Problem 1.49 — Free fall relative to rotating Earth

Problem Statement

A ball is dropped from height $h = 100\,\text{m}$ at latitude $\lambda = 45°N$. Find the eastward Coriolis deflection.

Given Information

• $h = 100\,\text{m}$

Physical Concepts & Formulas

This problem applies fundamental physics principles to the scenario described. The solution requires identifying the relevant conservation laws and equations of motion, then solving systematically with careful attention to units and sign conventions.

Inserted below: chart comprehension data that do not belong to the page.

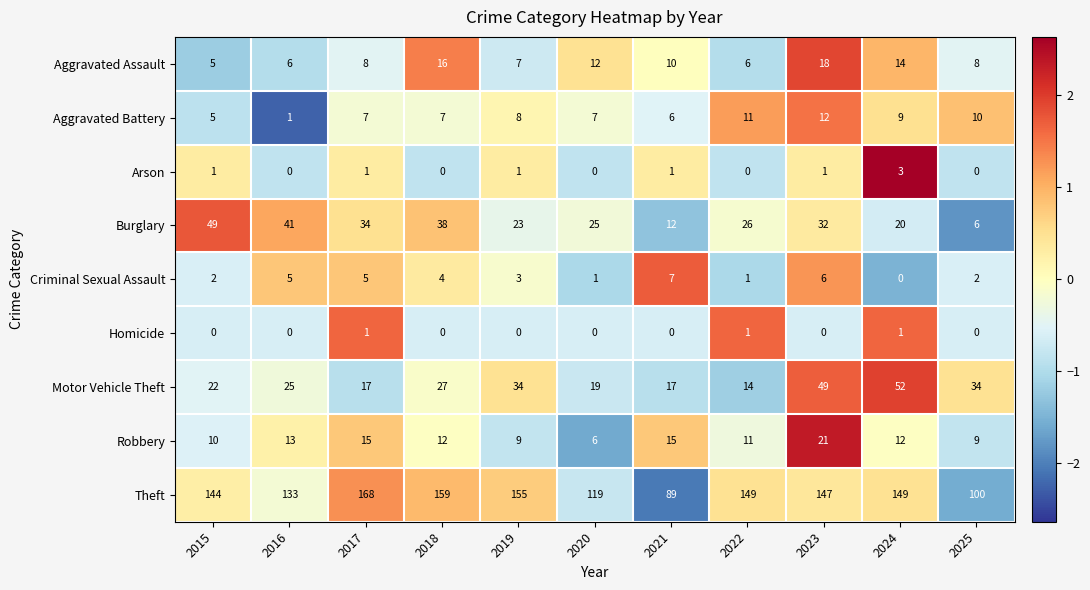

What is the greatest value displayed?

168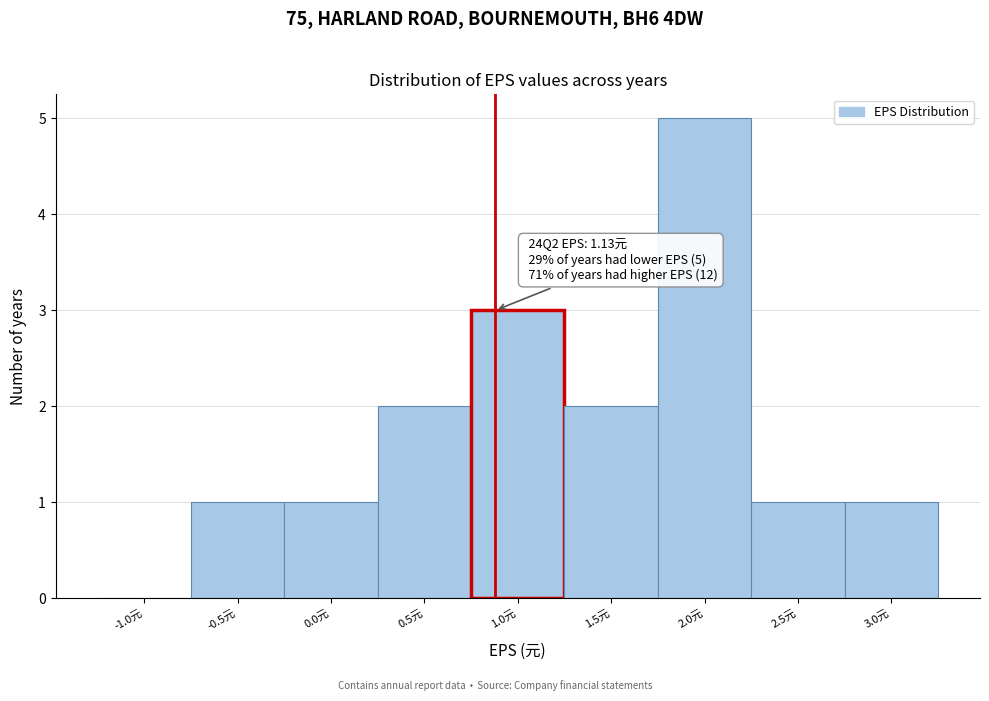

Reading right to left, list all the values displayed in this chart.

3.0元=1	2.5元=1	2.0元=5	1.5元=2	1.0元=3	0.5元=2	0.0元=1	-0.5元=1	-1.0元=0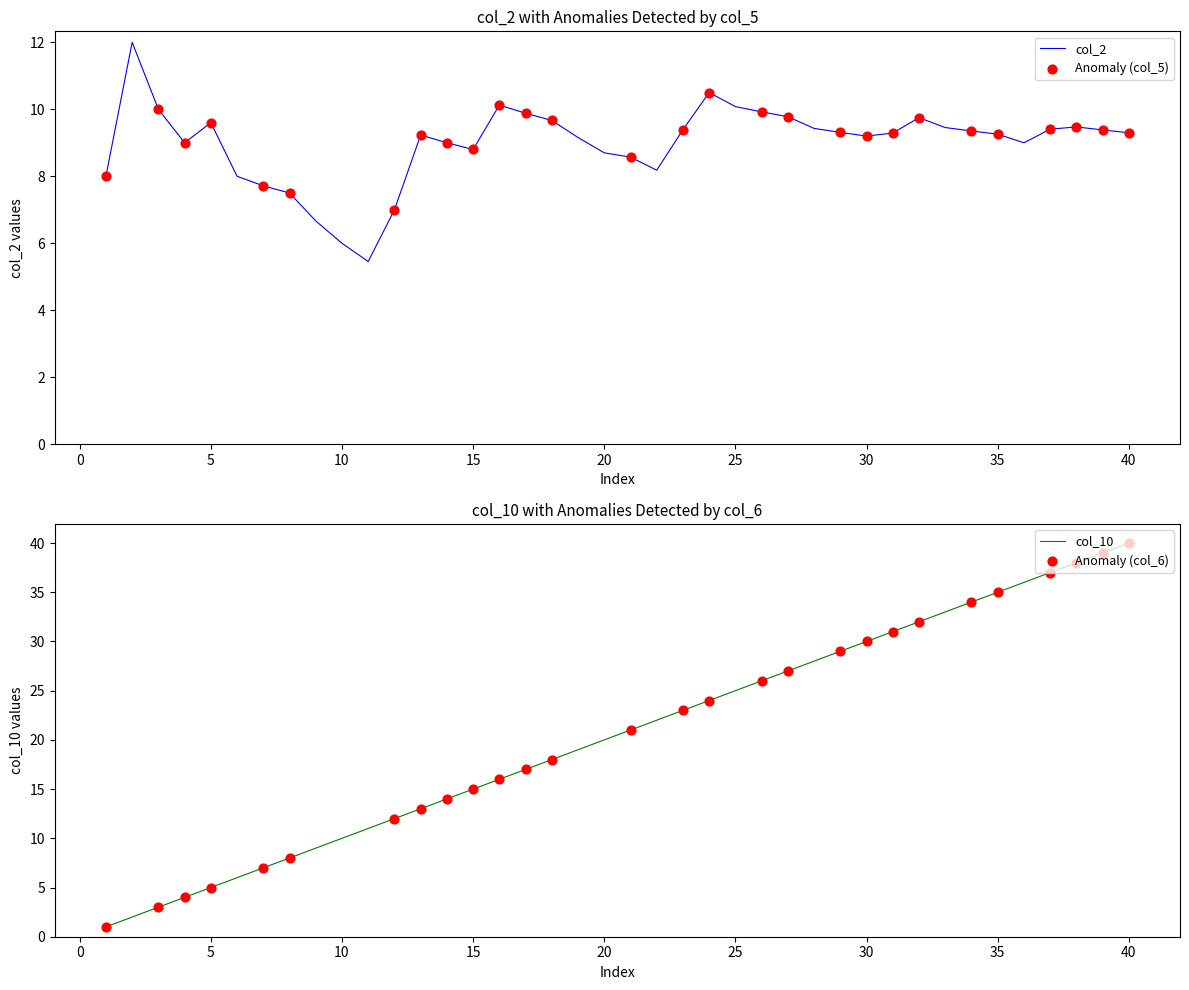

What is the maximum value for col_2?

12.0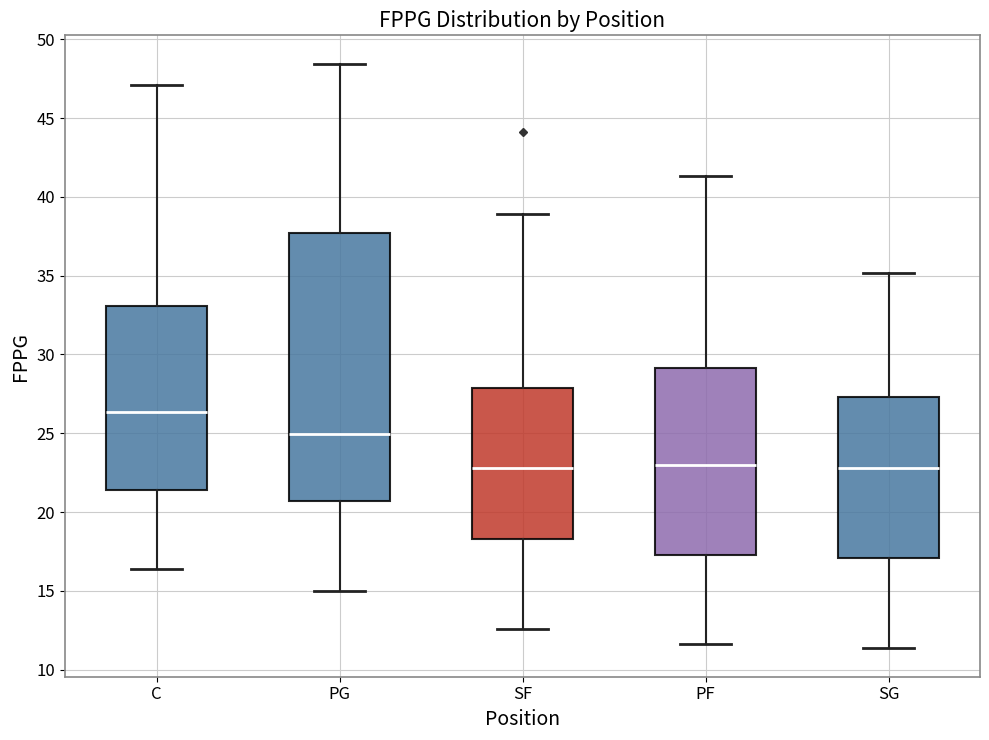

Reading left to right, read every box against the y-axis: the position of its median line, the range the box covers, and the ends of its whiskers. The values are not printed on the chart, so give them approximately, as read against the axis.

C: median 26.5, box 21.5 to 33.0, whiskers 16.5 to 47.0
PG: median 25.0, box 20.5 to 37.5, whiskers 15.0 to 48.5
SF: median 23.0, box 18.5 to 28.0, whiskers 12.5 to 39.0
PF: median 23.0, box 17.5 to 29.0, whiskers 11.5 to 41.5
SG: median 23.0, box 17.0 to 27.5, whiskers 11.5 to 35.0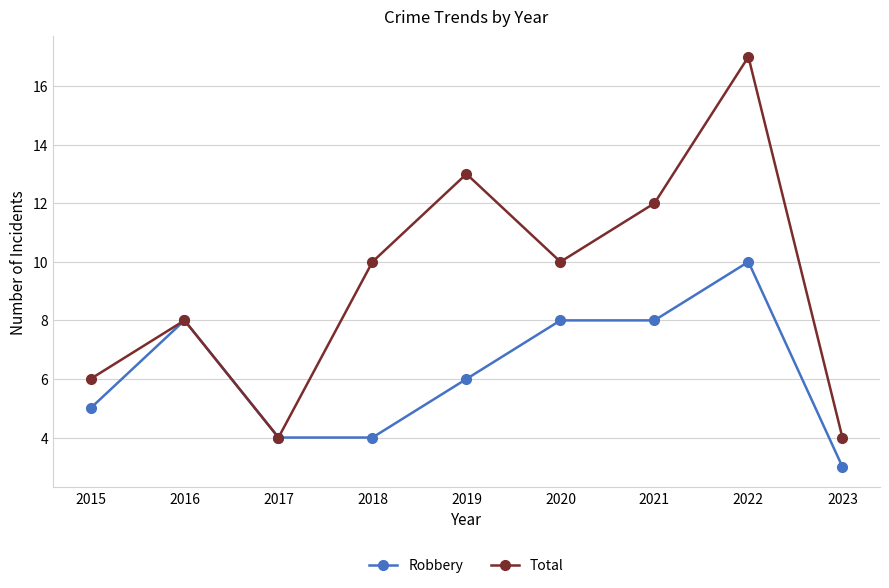

List the series in order of their peak value, lowest first.

Robbery, Total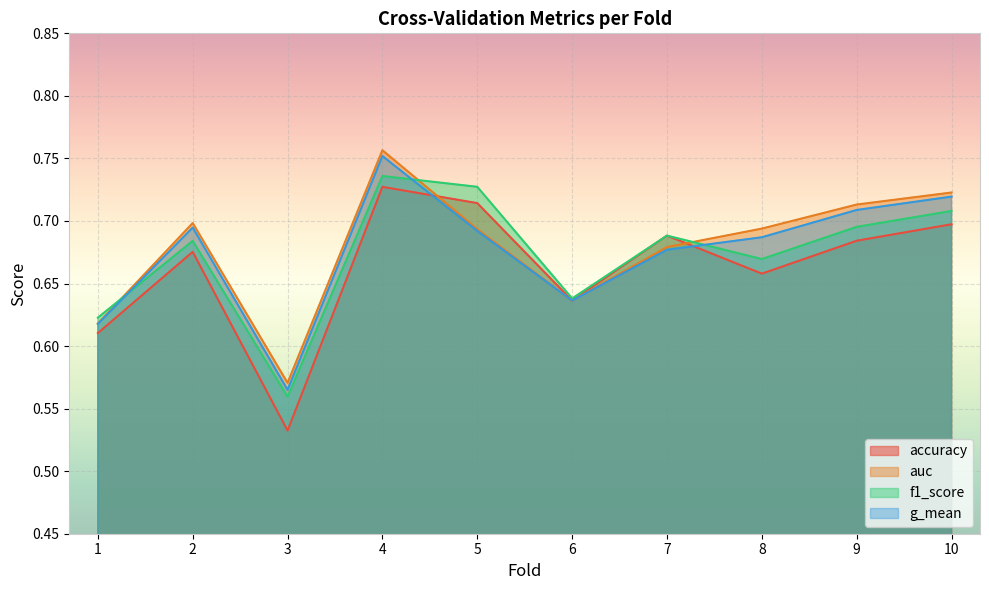

What is the value of the auc point at the 9th from the left?

0.7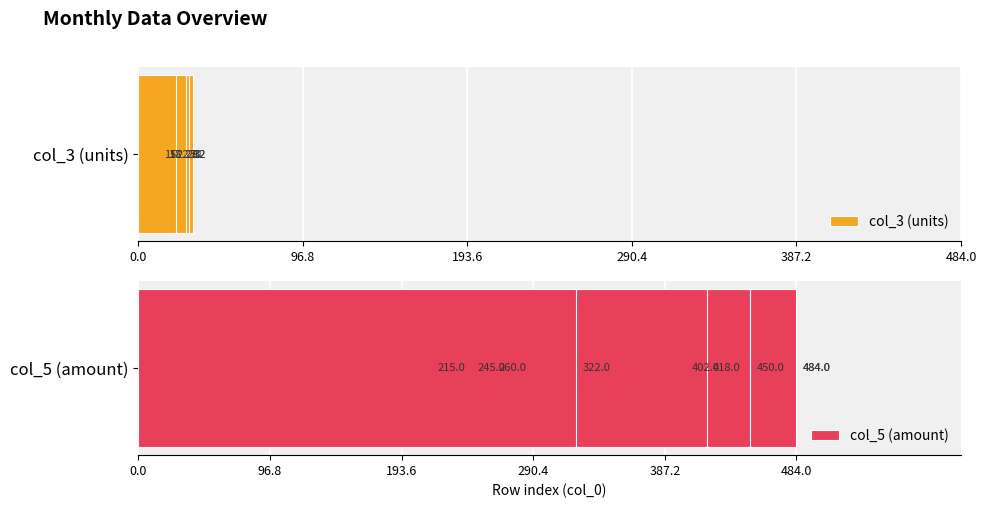

Is it true that col_3 (units) equals 0 at 0.0?

True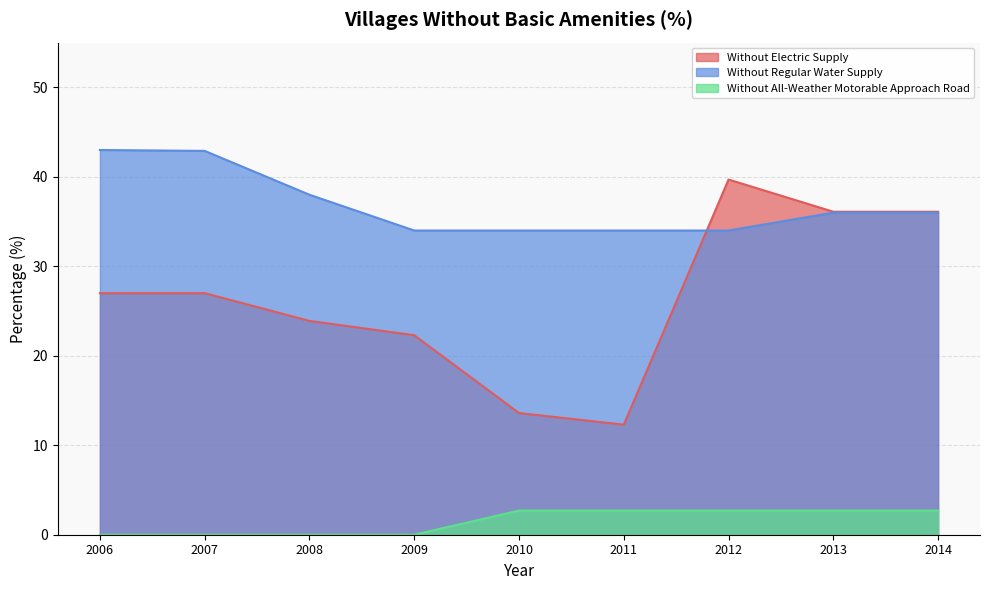

Count the Without Regular Water Supply values in the range 34 to 38.

7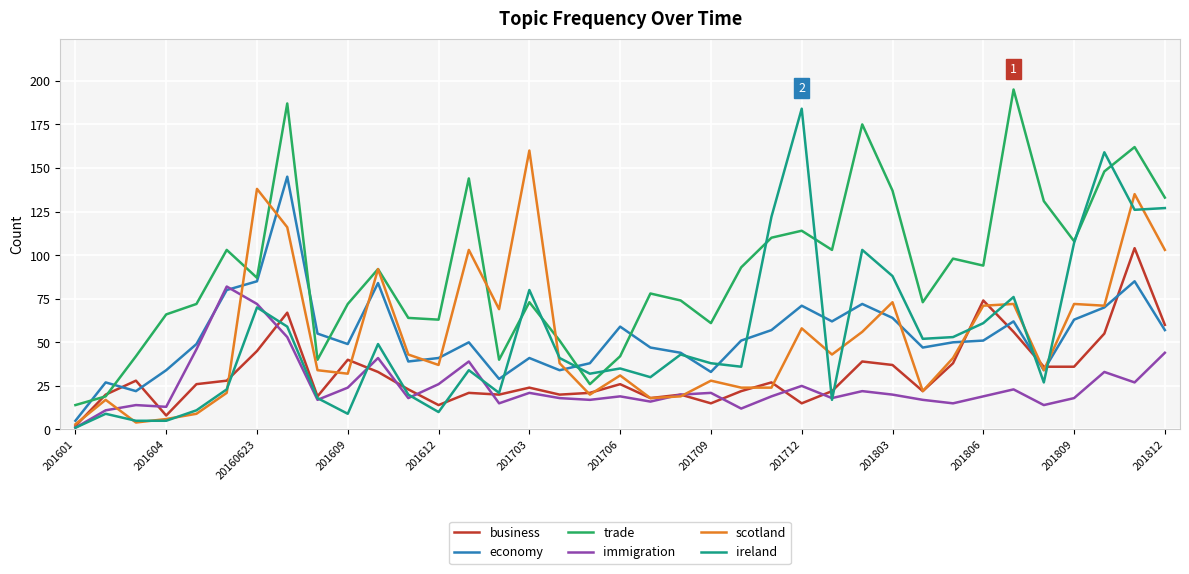

What is the maximum value shown in the chart?

195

• See the step-by-step solution for the specific equations applied.
• All quantities are in SI units unless otherwise stated.

Step-by-Step Solution

Step 1 — Identify given quantities and set up the problem: Coriolis deflection of a freely falling body to the east:

Step 2 — Apply the relevant physical law or equation: $$x_{east} = \frac{1}{3}g t^3 \omega\cos\lambda$$

Step 3 — Solve algebraically for the unknown: Time of fall: $t = \sqrt{2h/g} = \sqrt{200/9.8} = 4.52\,\text{s}$

Step 4 — Substitute numerical values with units: $$x = \frac{1}{3}\times9.8\times(4.52)^3\times7.27\times10^{-5}\times\cos45°$$
$$= \frac{1}{3}\times9.8\times92.2\times7.27\times10^{-5}\times0.707$$
$$= \frac{9.8\times92.2\times5.14\times10^{-5}}{3} \approx \frac{0.0464}{3} \approx \boxed{15\,\text{mm}}$$

Step 5 — Compute and check the result: Small but measurable — Coriolis deflection of falling bodies was a classical test for Earth’s rotation.

Worked Calculation

$$x_{east} = \frac{1}{3}g t^3 \omega\cos\lambda$$

$$x = \frac{1}{3}\times9.8\times(4.52)^3\times7.27\times10^{-5}\times\cos45°$$

$$= \frac{1}{3}\times9.8\times92.2\times7.27\times10^{-5}\times0.707$$

Coriolis deflection of a freely falling body to the east:

$$x_{east} = \frac{1}{3}g t^3 \omega\cos\lambda$$

Time of fall: $t = \sqrt{2h/g} = \sqrt{200/9.8} = 4.52\,\text{s}$

$$x = \frac{1}{3}\times9.8\times(4.52)^3\times7.27\times10^{-5}\times\cos45°$$
$$= \frac{1}{3}\times9.8\times92.2\times7.27\times10^{-5}\times0.707$$
$$= \frac{9.8\times92.2\times5.14\times10^{-5}}{3} \approx \frac{0.0464}{3} \approx \boxed{15\,\text{mm}}$$

Small but measurable — Coriolis deflection of falling bodies was a classical test for Earth’s rotation.

Answer

$$= \frac{9.8\times92.2\times5.14\times10^{-5}}{3} \approx \frac{0.0464}{3} \approx \boxed{15\,\text{mm}}$$

Physical Interpretation

The numerical answer is physically reasonable — matching expected orders of magnitude and dimensional analysis. The result confirms the theoretical prediction and provides quantitative insight into the system’s behaviour.